The source code to perform this action is written in a function in src/data/make_dataset/make_dataset_twitter.py

A1c. Load Dataset

Goal: From csvs in data/processed, creates python objects such as np.array or pd.dataframes to be mostly used by functions and classes in models.

Called: as a library by other parts of the code

1) Use Case Models

tbd

The source code to perform these actions must be written in in src/data/load_dataset/.../.py

A2. FEATURES

The 2nd subpart of the program build features on top of the data python objects created by load_dataset.

  • Used as a library by other parts of codes
  • Returns: Mainly returns python data objects with new features built on top

Not clear yet if we'll have to use it.

tbd

A3. MODELS

The 3rd subpart of the program is related to everything related to model training/testing/predicting. In order to function it needs the appropriate dataset(s) made by data/make_dataset.

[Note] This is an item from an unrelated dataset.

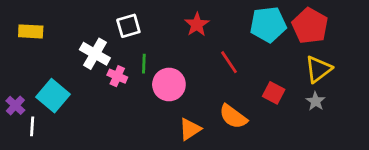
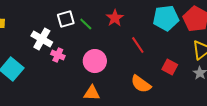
green line: (144, 64) -> (86, 24), moved, turned -48
orange triangle: (190, 129) -> (92, 93), moved, turned 36

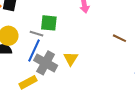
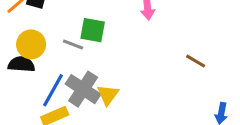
blue line: (34, 51) -> (53, 90), moved
yellow triangle: (71, 59) -> (108, 95), moved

Before calling the parts here under in the CLI, it's good to know in advance if the needed code to make the needed dataset has already been done.

A3a. Train

Goal: Based on a chosen algo, chosen hyperparameters and chosen train data set stored in data/processed/train, train a model and outputs it in the folder models in root. The ouput will mainly consists of weights

  • Called via CLI (but also as lib?)
  • Command: tbd
  • Other Arguments:
    • tbd
  • Outputs: store weights in a folder in models/ tbd

The source code to perform this action must written in src/models/typeoflibraryused/nameofalgo.py

A3b. Test

Goal: Based on a chosen train model (weights), a chosen test set in src/test and a chosen perofrmance metric, outputs the score of the model in a file tbd in data/processed/results and outputs the csv used to test with the predictions added somewhere in data/processed/results tbd.

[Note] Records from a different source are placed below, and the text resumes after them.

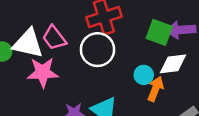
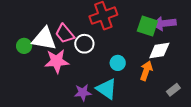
white circle: (97, 50) -> (84, 44), moved, size x0.7
cyan circle: (144, 75) -> (118, 63), moved

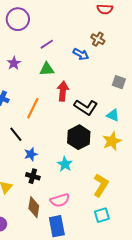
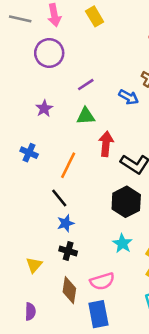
black line: (16, 134) -> (59, 198), moved
cyan star: (65, 164) -> (122, 243), moved

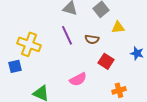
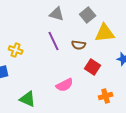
yellow triangle: (118, 27) -> (105, 33), size x1.5
yellow cross: (29, 44) -> (16, 50), size x0.6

  • Called via CLI (but also as lib?)
  • Command: tbd
  • Other Arguments:
    • tbd
  • Outputs:
    • score of the model in a file tbd in data/processed/results
    • csv used to test with the predictions added 'Postivie_pred', 'Negative_pred' somewhere in data/processed/results tbd

The source code to perform this action must written in src/models/typeoflibraryused/nameofalgo.py

A3c. Predict

Goal: Based on a chosen train model (weights), a chosen predict set in data/processed/predict and a chosen perofrmance metric outputs the csv used to predict with the predictions added.

The source code to perform this action must written in src/models/typeoflibraryused/nameofalgo.py

Based on a csv from a specific candidate on a specific day in data/processed/predict, outputs the csv with the predictions. Possibility to do many candidates and many dates all at once?

  • Called via CLI
  • Command: tbd
  • Other Arguments:
    • tbd
  • Outputs: csv as _data/processed/results/modelname_timestampofcommand/day/candidate.csv formatted as such:
    • 'Candidate': candidate name
    • 'pred': 1 if positive, 0 if negative
    • 'datetime': same format as in prodict csv passed in input
    • 'text': text of tweet

A4. TEST

The 4th part of the program is related to all the tests run in the CI/CD process. For each new block of code, a corresponding unit test need to be added somewhere in src/tests and the function written must start with "test_" to be tested by pytest.

A5. VISUALIZATION

The 5th part of the program takes csv results and creates charts from it.

tbd

B. DATA ARCHITECTURE

All the data are stored in the folder data located in the root folder of the project. The data stored is not git push and in order to retrieve it, dvc pull must be done.

tbd